> [WHAT TO DO]: Put the lines of the entries from the line with "Опубликовано в рубрик" up to and including the line with "Uygun kağıt türünü seçerken, kullanım" into a Markdown table with the columns Row and Line, giving each line a row number and skipping blank lines. Leave the pictures out.

Dataset entries
<<<<

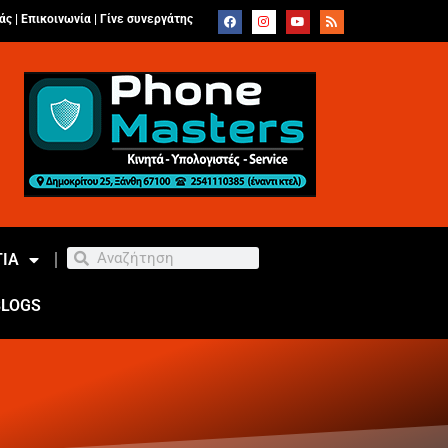
άς |
Επικοινωνία
|
Γίνε συνεργάτης
ΙΑ
BLOGS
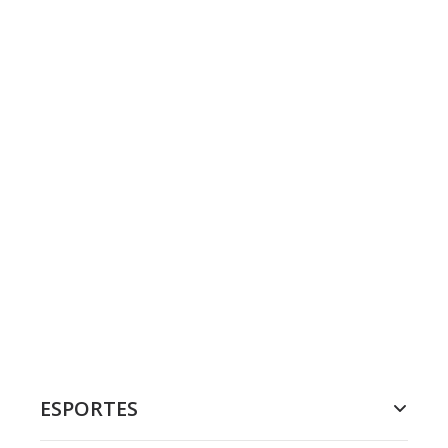
ESPORTES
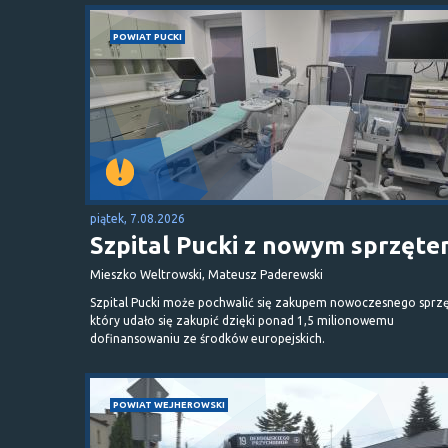
POWIAT PUCKI
piątek, 7.08.2026
Szpital Pucki z nowym sprzęt
Mieszko Weltrowski, Mateusz Paderewski
Szpital Pucki może pochwalić się zakupem nowoczesnego sprzę
który udało się zakupić dzięki ponad 1,5 milionowemu
dofinansowaniu ze środków europejskich.
POWIAT WEJHEROWSKI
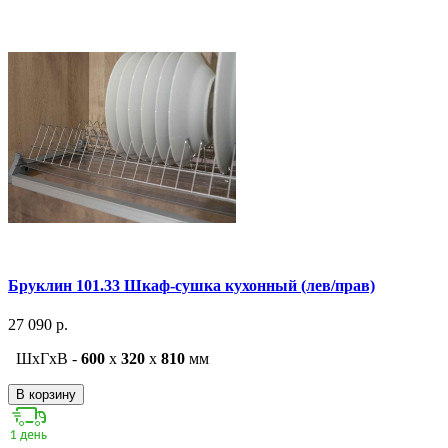
Бруклин 101.33 Шкаф-сушка кухонный (лев/прав)
27 090 р.
ШxГxВ -
600
x
320
x
810
мм
В корзину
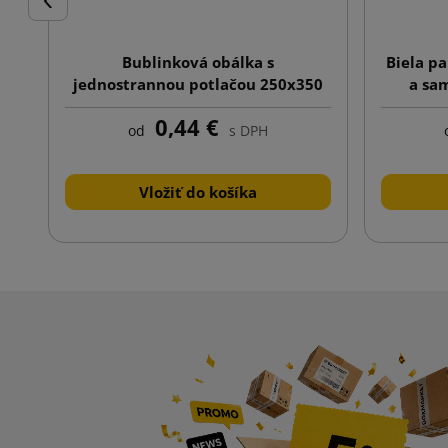
Späť
Bublinková obálka s
Biela p
jednostrannou potlačou 250x350
a sa
G17 hnedá
0,44 €
od
s DPH
Vložiť do košíka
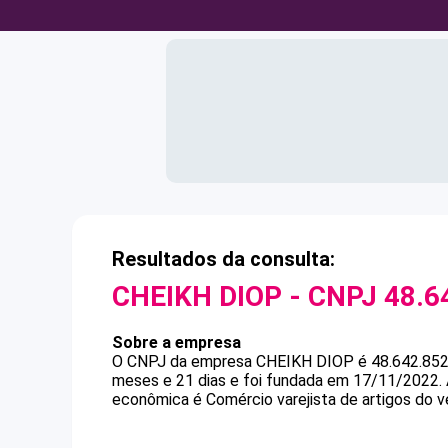
Resultados da consulta:
CHEIKH DIOP
- CNPJ
48.6
Sobre a empresa
O CNPJ da empresa
CHEIKH DIOP
é
48.642.85
meses e 21 dias e foi fundada em 17/11/2022.
econômica é Comércio varejista de artigos do ve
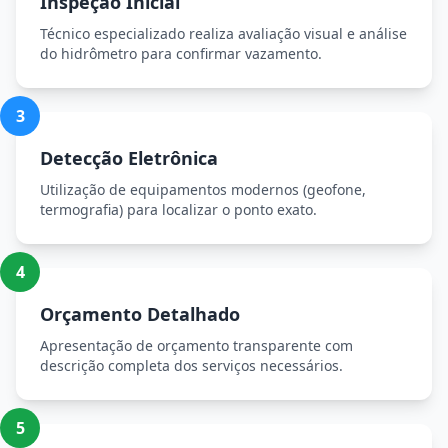
Inspeção Inicial
Técnico especializado realiza avaliação visual e análise
do hidrômetro para confirmar vazamento.
3
Detecção Eletrônica
Utilização de equipamentos modernos (geofone,
termografia) para localizar o ponto exato.
4
Orçamento Detalhado
Apresentação de orçamento transparente com
descrição completa dos serviços necessários.
5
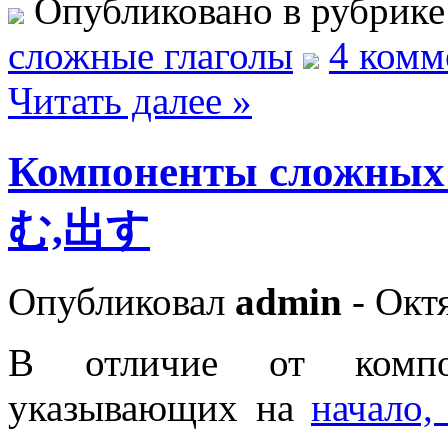
Опубликовано в рубрик
сложные глаголы
4 комм
Читать далее »
Компоненты сложн
む,出す
Опубликовал
admin
- Октя
В отличие от компон
указывающих на
начало,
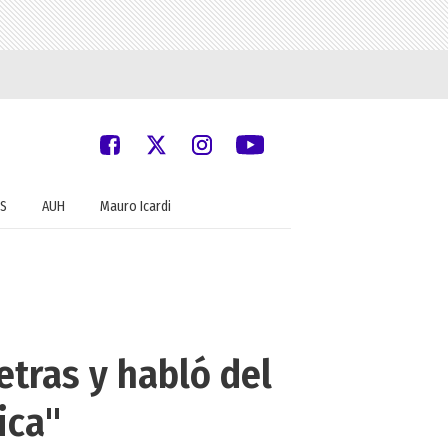
S
AUH
Mauro Icardi
etras y habló del
ica"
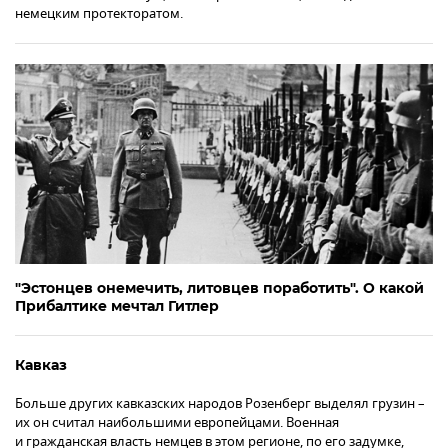
немецким протекторатом.
"Эстонцев онемечить, литовцев поработить". О какой
Прибалтике мечтал Гитлер
Кавказ
Больше других кавказских народов Розенберг выделял грузин –
их он считал наибольшими европейцами. Военная
и гражданская власть немцев в этом регионе, по его задумке,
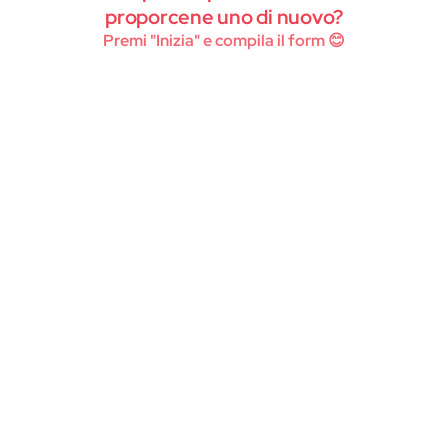
Instagram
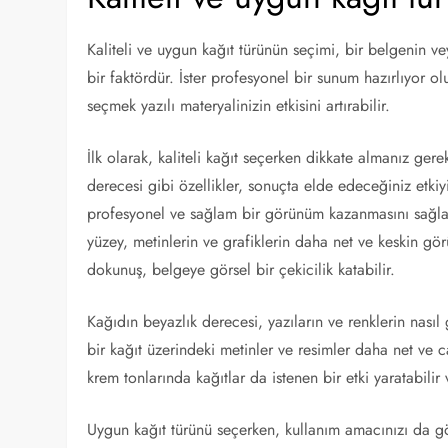
Kaliteli ve uygun kağıt türünün seçimi, bir belgenin 
bir faktördür. İster profesyonel bir sunum hazırlıyor ol
seçmek yazılı materyalinizin etkisini artırabilir.
İlk olarak, kaliteli kağıt seçerken dikkate almanız gere
derecesi gibi özellikler, sonuçta elde edeceğiniz etkiyi
profesyonel ve sağlam bir görünüm kazanmasını sağlay
yüzey, metinlerin ve grafiklerin daha net ve keskin gör
dokunuş, belgeye görsel bir çekicilik katabilir.
Kağıdın beyazlık derecesi, yazıların ve renklerin nas
bir kağıt üzerindeki metinler ve resimler daha net ve 
krem tonlarında kağıtlar da istenen bir etki yaratabilir
Uygun kağıt türünü seçerken, kullanım amacınızı da g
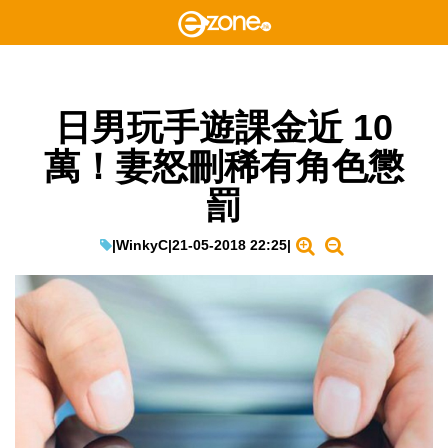
日男玩手遊課金近 10
萬！妻怒刪稀有角色懲
罰
|
WinkyC
|
21-05-2018 22:25
|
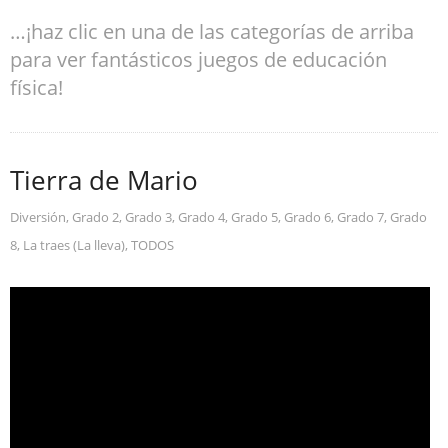
…¡haz clic en una de las categorías de arriba
para ver fantásticos juegos de educación
física!
Tierra de Mario
Diversión
,
Grado 2
,
Grado 3
,
Grado 4
,
Grado 5
,
Grado 6
,
Grado 7
,
Grado
8
,
La traes (La lleva)
,
TODOS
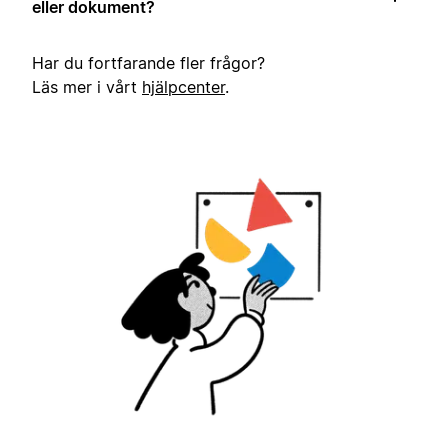
eller dokument?
Har du fortfarande fler frågor?
Läs mer i vårt
hjälpcenter
.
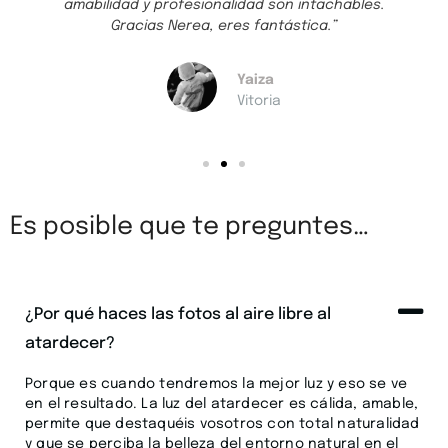
amabilidad y profesionalidad son intachables.
Gracias Nerea, eres fantástica.”
Yaiza
Vitoria
Es posible que te preguntes…
¿Por qué haces las fotos al aire libre al
atardecer?
Porque es cuando tendremos la mejor luz y eso se ve
en el resultado. La luz del atardecer es cálida, amable,
permite que destaquéis vosotros con total naturalidad
y que se perciba la belleza del entorno natural en el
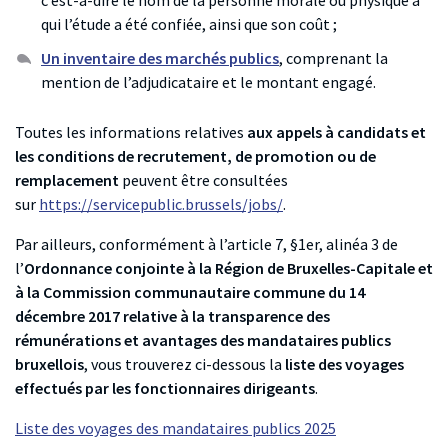
c’est-à-dire le nom de la personne morale ou physique à
qui l’étude a été confiée, ainsi que son coût ;
Un inventaire des marchés publics
, comprenant la
mention de l’adjudicataire et le montant engagé.
Toutes les informations relatives
aux appels à candidats et
les conditions de recrutement, de promotion ou de
remplacement
peuvent être consultées
sur
https://servicepublic.brussels/jobs/
.
Par ailleurs, conformément à l’article 7, §1er, alinéa 3 de
l’
Ordonnance conjointe à la Région de Bruxelles-Capitale et
à la Commission communautaire commune du 14
décembre 2017 relative à la transparence des
rémunérations et avantages des mandataires publics
bruxellois
, vous trouverez ci-dessous la
liste des voyages
effectués par les fonctionnaires dirigeants
.
Liste des voyages des mandataires publics 2025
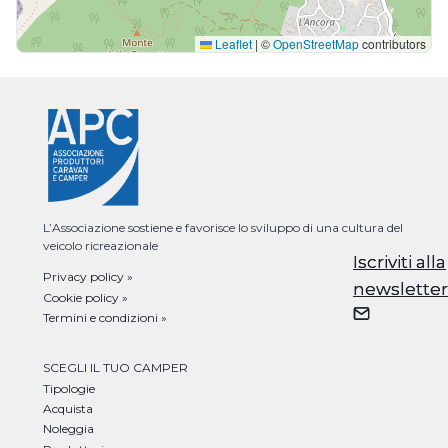
Leaflet
|
©
OpenStreetMap
contributors
L’Associazione sostiene e favorisce lo sviluppo di una cultura del
veicolo ricreazionale
Iscriviti alla
Iscriviti alla
Privacy policy »
newsletter
newsletter
Cookie policy »
Termini e condizioni »
SCEGLI IL TUO CAMPER
Tipologie
Acquista
Noleggia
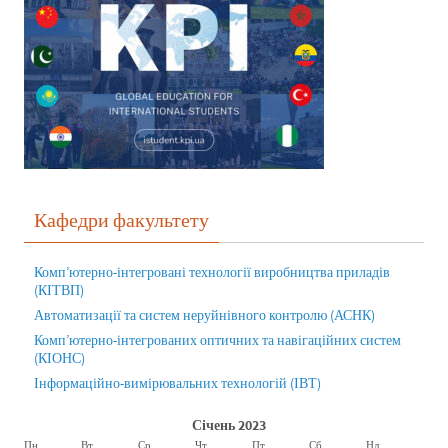
Кафедри факультету
Комп’ютерно-інтегровані технології виробництва приладів
(КІТВП)
Автоматизації та систем неруйнівного контролю (АСНК)
Комп’ютерно-інтегрованих оптичних та навігаційних систем
(КІОНС)
Інформаційно-вимірювальних технологій (ІВТ)
Січень 2023
Пн
Вт
Ср
Чт
Пт
Сб
Нд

>>>>

> [RESPONSE]:
| Row | Line |
|---|---|
| 1 | Опубликовано в рубрик |
| 2 | сложные глаголы |
| 3 | 4 комм |
| 4 | Читать далее » |
| 5 | Компоненты сложн |
| 6 | む,出す |
| 7 | Опубликовал |
| 8 | admin |
| 9 | - Октя |
| 10 | В отличие от компон |
| 11 | указывающих на |
| 12 | начало, |
| 13 | S |
| 14 | AUH |
| 15 | Mauro Icardi |
| 16 | etras y habló del |
| 17 | ica" |
| 18 | немецким протекторатом. |
| 19 | "Эстонцев онемечить, литовцев поработить". О какой |
| 20 | Прибалтике мечтал Гитлер |
| 21 | Кавказ |
| 22 | Больше других кавказских народов Розенберг выделял грузин – |
| 23 | их он считал наибольшими европейцами. Военная |
| 24 | и гражданская власть немцев в этом регионе, по его задумке, |
| 25 | Instagram |
| 26 | Kaliteli ve uygun kağıt türünün seçimi, bir belgenin  |
| 27 | bir faktördür. İster profesyonel bir sunum hazırlıyor ol |
| 28 | seçmek yazılı materyalinizin etkisini artırabilir. |
| 29 | İlk olarak, kaliteli kağıt seçerken dikkate almanız gere |
| 30 | derecesi gibi özellikler, sonuçta elde edeceğiniz etkiyi |
| 31 | profesyonel ve sağlam bir görünüm kazanmasını sağlay |
| 32 | yüzey, metinlerin ve grafiklerin daha net ve keskin gör |
| 33 | dokunuş, belgeye görsel bir çekicilik katabilir. |
| 34 | Kağıdın beyazlık derecesi, yazıların ve renklerin nas |
| 35 | bir kağıt üzerindeki metinler ve resimler daha net ve  |
| 36 | krem tonlarında kağıtlar da istenen bir etki yaratabilir |
| 37 | Uygun kağıt türünü seçerken, kullanım amacınızı da g |